[Python-Dev] XML codec?

Mon Nov 12 10:39:21 CET 2007

Martin v. Löwis wrote:
>> I don't know. Is an XML document ill-formed if it doesn't contain an
>> XML declaration, is not in UTF-8 or UTF-8, but there's external
>> encoding info?
> 
> If there is external encoding info, matching the actual encoding,
> it would be well-formed. Of course, preserving that information would
> be up to the application.

OK. When the application passes an encoding to the decoder this is
supposed to be the external encoding info, so for the decoder it makes
sense to assume that the encoding passed to the encoder is the external
encoding info and will be transmitted along with the encoded bytes.

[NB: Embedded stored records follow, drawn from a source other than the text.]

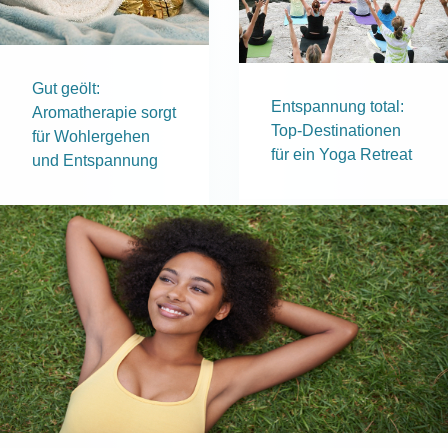
Gut geölt:
Entspannung total:
Aromatherapie sorgt
Top-Destinationen
für Wohlergehen
für ein Yoga Retreat
und Entspannung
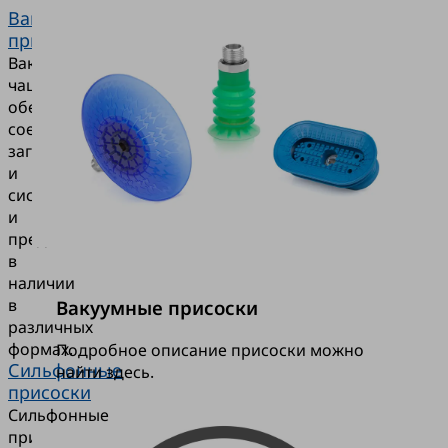
Вакуумная
присоска
Вакуумные
чашки
обеспечивают
соединение
заготовки
и
системы
и
представлены
в
наличии
в
Вакуумные присоски
различных
формах.
Подробное описание присоски можно
Сильфонные
найти здесь.
присоски
Сильфонные
присоски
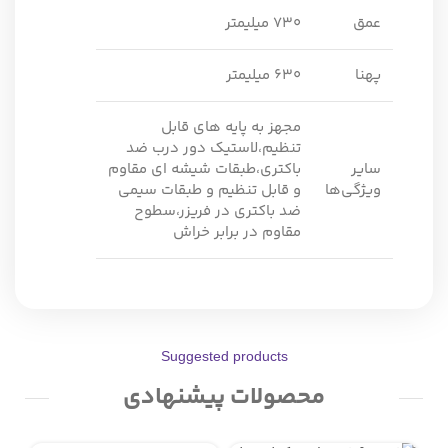
عمق
730 میلیمتر
پهنا
630 میلیمتر
مجهز به پایه های قابل
تنظیم،لاستیک دور درب ضد
سایر
باکتری،طبقات شیشه ای مقاوم
ویژگی‌ها
و قابل تنظیم و طبقات سیمی
ضد باکتری در فریزر،سطوح
مقاوم در برابر خراش
Suggested products
محصولات پیشنهادی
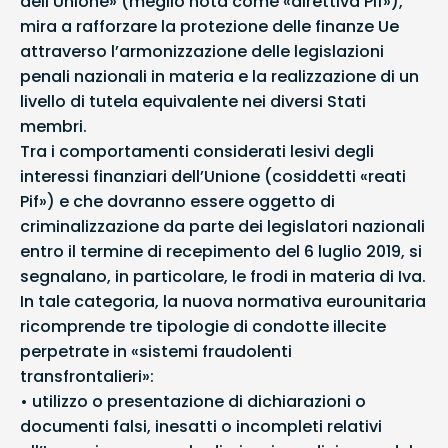
dell’Unione» (meglio nota come «direttiva Pif»),
mira a rafforzare la protezione delle finanze Ue
attraverso l’armonizzazione delle legislazioni
penali nazionali in materia e la realizzazione di un
livello di tutela equivalente nei diversi Stati
membri.
Tra i comportamenti considerati lesivi degli
interessi finanziari dell’Unione (cosiddetti «reati
Pif») e che dovranno essere oggetto di
criminalizzazione da parte dei legislatori nazionali
entro il termine di recepimento del 6 luglio 2019, si
segnalano, in particolare, le frodi in materia di Iva.
In tale categoria, la nuova normativa eurounitaria
ricomprende tre tipologie di condotte illecite
perpetrate in «sistemi fraudolenti
transfrontalieri»:
• utilizzo o presentazione di dichiarazioni o
documenti falsi, inesatti o incompleti relativi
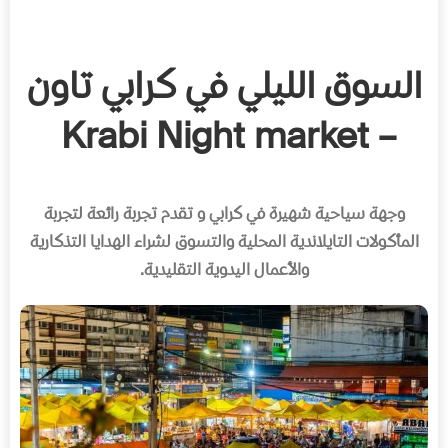
السوق الليلي في كرابي تاون
– Krabi Night market
وجهة سياحية شهيرة في كرابي و تقدم تجربة رائعة لتجربة
المأكولات التايلاندية المحلية والتسوق لشراء الهدايا التذكارية
والأعمال اليدوية التقليدية
.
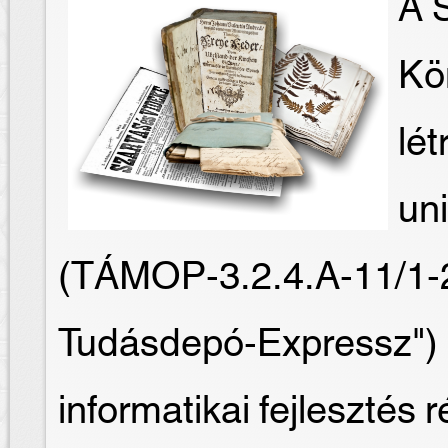
A S
Kö
lét
un
(TÁMOP-3.2.4.A-11/1-
Tudásdepó-Expressz") 
informatikai fejlesztés 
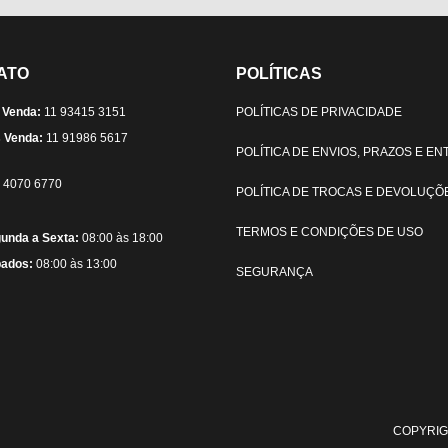
ATO
POLÍTICAS
 Venda:
11 93415 3151
POLÍTICAS DE PRIVACIDADE
 Venda:
11 91986 5617
POLÍTICA DE ENVIOS, PRAZOS E E
) 4070 6770
POLÍTICA DE TROCAS E DEVOLUÇÕ
TERMOS E CONDIÇÕES DE USO
unda a Sexta:
08:00 às 18:00
ados:
08:00 às 13:00
SEGURANÇA
COPYRIG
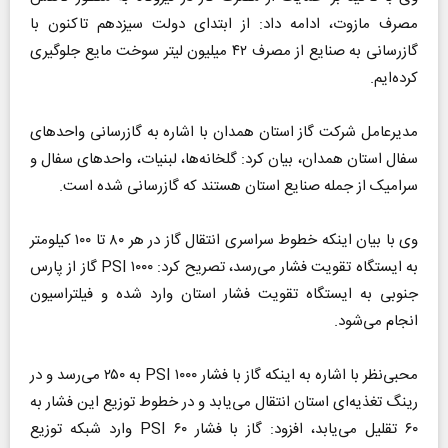
مصرف مازوت، ادامه داد: از ابتدای دولت سیزدهم تاکنون با
گازرسانی به صنایع از مصرف ۴۲ میلیون لیتر سوخت مایع جلوگیری
کرده‌ایم.
مدیرعامل شرکت گاز استان همدان با اشاره به گازرسانی واحدهای
سفال استان همدان، بیان کرد: گلخانه‌ها، لبنیات، واحدهای سفال و
سرامیک از جمله صنایع استان هستند که گازرسانی شده است.
وی با بیان اینکه خطوط سراسری انتقال گاز در هر ۸۰ تا ۱۰۰ کیلومتر
به ایستگاه تقویت فشار می‌رسد، تصریح کرد: ۱۰۰۰ PSI گاز از پارس
جنوبی به ایستگاه تقویت فشار استان وارد شده و فیلتراسیون
انجام می‌شود.
محبی‌نظر با اشاره به اینکه گاز با فشار ۱۰۰۰ PSI به ۲۵۰ می‌رسد و در
رینگ تغذیه‌ای استان انتقال می‌یابد و در خطوط توزیع این فشار به
۶۰ تقلیل می‌یابد، افزود: گاز با فشار ۶۰ PSI وارد شبکه توزیع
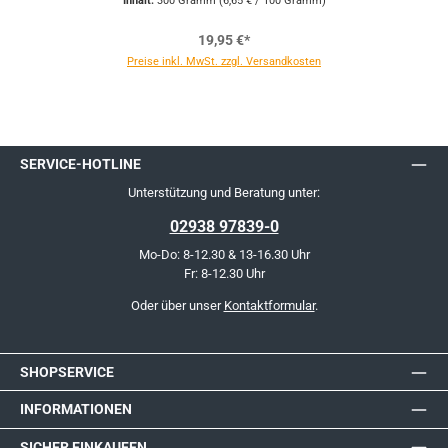
Inhalt:
300 Gramm
(6,65 € / 100 Gramm)
19,95 €*
Preise inkl. MwSt. zzgl. Versandkosten
SERVICE-HOTLINE
Unterstützung und Beratung unter:
02938 97839-0
Mo-Do: 8-12.30 & 13-16.30 Uhr
Fr: 8-12.30 Uhr
Oder über unser
Kontaktformular
.
SHOPSERVICE
INFORMATIONEN
SICHER EINKAUFEN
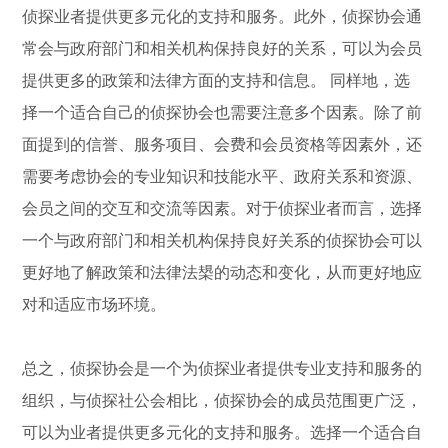
侦探业者提供更多元化的支持和服务。此外，侦探协会通
常会与政府部门和相关机构保持良好的关系，可以为会员
提供更多的政策和法律方面的支持和信息。 同样地，选
择一个适合自己的侦探协会也需要注意多个因素。除了前
面提到的信誉、服务项目、会费和会员资格等因素外，还
需要考虑协会的专业知识和技能水平、政府关系和资源、
会员之间的交互和交流等因素。对于侦探业者而言，选择
一个与政府部门和相关机构保持良好关系的侦探协会可以
更好地了解政策和法律法槼的动态和变化，从而更好地应
对和适应市场环境。
总之，侦探协会是一个为侦探业者提供专业支持和服务的
组织，与侦探社公会相比，侦探协会的成员范围更广泛，
可以为业者提供更多元化的支持和服务。选择一个适合自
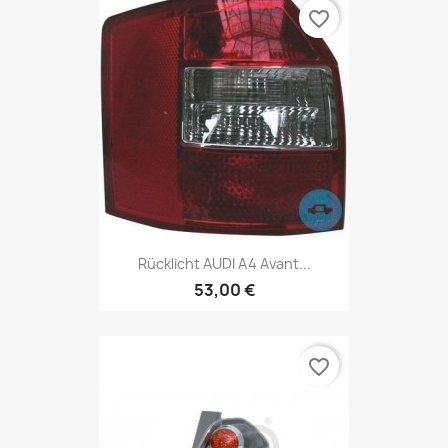
favorite_border
Rücklicht AUDI A4 Avant...
53,00 €
favorite_border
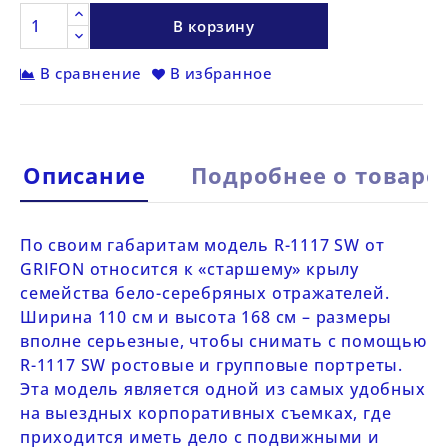
В корзину
В сравнение
В избранное
Описание
Подробнее о товаре
По своим габаритам модель
R-1117 SW от
GRIFON
относится к «старшему» крылу
семейства бело-серебряных отражателей.
Ширина 110 см и высота 168 см – размеры
вполне серьезные, чтобы снимать с помощью
R-1117 SW
ростовые и групповые портреты.
Эта модель является одной из самых удобных
на выездных корпоративных съемках, где
приходится иметь дело с подвижными и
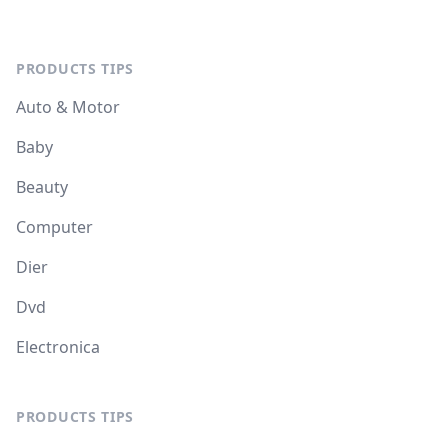
PRODUCTS TIPS
Auto & Motor
Baby
Beauty
Computer
Dier
Dvd
Electronica
PRODUCTS TIPS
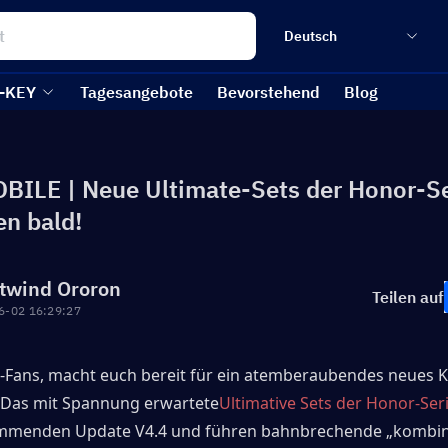
Deutsch
-KEY
Tagesangebote
Bevorstehend
Blog
ILE | Neue Ultimate-Sets der Honor-Se
en bald!
twind Ororon
Teilen auf
6-02 16:29:27
Fans, macht euch bereit für ein atemberaubendes neues Kap
 Das mit Spannung erwartete
Ultimative Sets der Honor-Ser
mmenden Update V4.4 und führen bahnbrechende „kombini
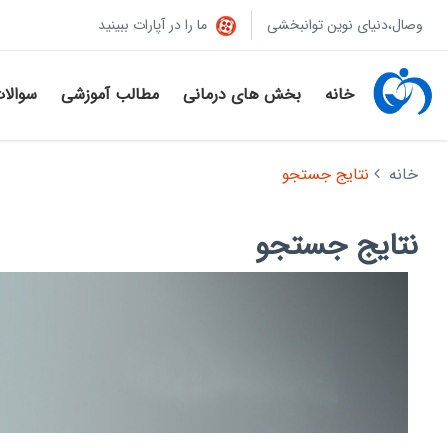
وصال،دنیای نوین توانبخشی
ما را در آپارات ببینید
خانه
بخش های درمانی
مطالب آموزشی
سوالا
خانه
نتایج جستجو
نتایج جستجو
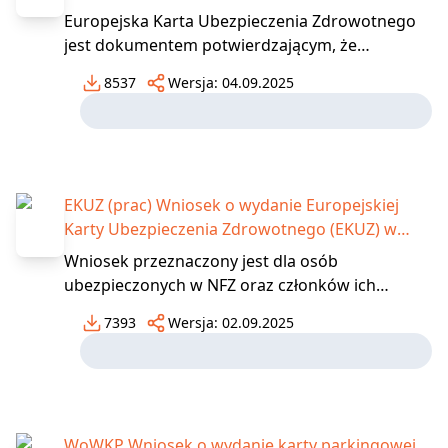
Europejska Karta Ubezpieczenia Zdrowotnego
jest dokumentem potwierdzającym, że
posiadacz jest osobą ubezpieczoną i ma prawo
8537
Wersja:
04.09.2025
do opieki zdrowotnej podczas pobytu w krajach
Unii Europejskiej i Europejskiego
Stowarzyszenia Wolnego Handlu. Karta jest
wydawana bezpłatnie przez NFZ. Ab
EKUZ (prac) Wniosek o wydanie Europejskiej
Karty Ubezpieczenia Zdrowotnego (EKUZ) w
związku z wykonywaniem pracy w innym
Wniosek przeznaczony jest dla osób
państwie UE/EFTA
ubezpieczonych w NFZ oraz członków ich
rodzin, których wyjazd do innego niż Polska
7393
Wersja:
02.09.2025
państwa członkowskiego UE/EFTA związany jest
z poszukiwaniem pracy, wykonywaniem pracy, w
tym wykonywaniem zadań służbowych na
polecenie pracodawcy oraz z pracą w
WoWKP Wniosek o wydanie karty parkingowej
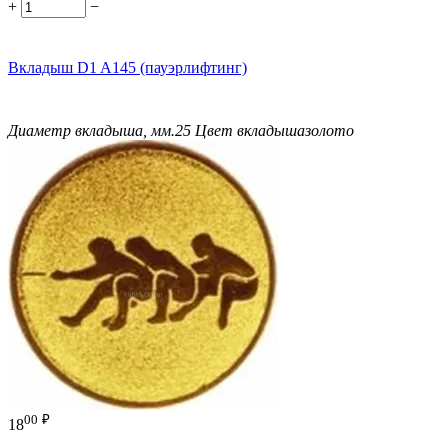
+
−
Вкладыш D1 A145 (пауэрлифтинг)
Диаметр вкладыша, мм.
25
Цвет вкладыша
золото
00
₽
18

>> This looks good. Now we would have to extent the code to detect and
>> replace the encoding in the XML declaration too.
> 
> I'm still opposed to making this a codec. Right - for a pure Python
> solution, the processing of the XML declaration would still need to
> be implemented.
> 
>>> I think there could be a much simpler routine to have the same 
>>> effect. - if it's less than 4 bytes, answer "need more data".
>> Can there be an XML document that is less then 4 bytes? I guess not.
> 
> No, the smallest document has exactly 4 characters (e.g. "<f/>").
> However, external entities may be smaller, such as "x".
> 
>> But anyway: would a Python implementation of these two functions
>> (detect_encoding()/fix_encoding()) be accepted?
> 
> I could agree to a Python implementation of this algorithm as long
> as it's not packaged as a codec.

I still can't understand your objection to a codec. What's the
difference between UTF-16 decoding and XML decoding? In fact PEP 263
IMHO does specify how to decode Python source, so in theory it could be
a codec (in practice this probably wouldn't work because of
bootstrapping problems).

Servus,
   Walter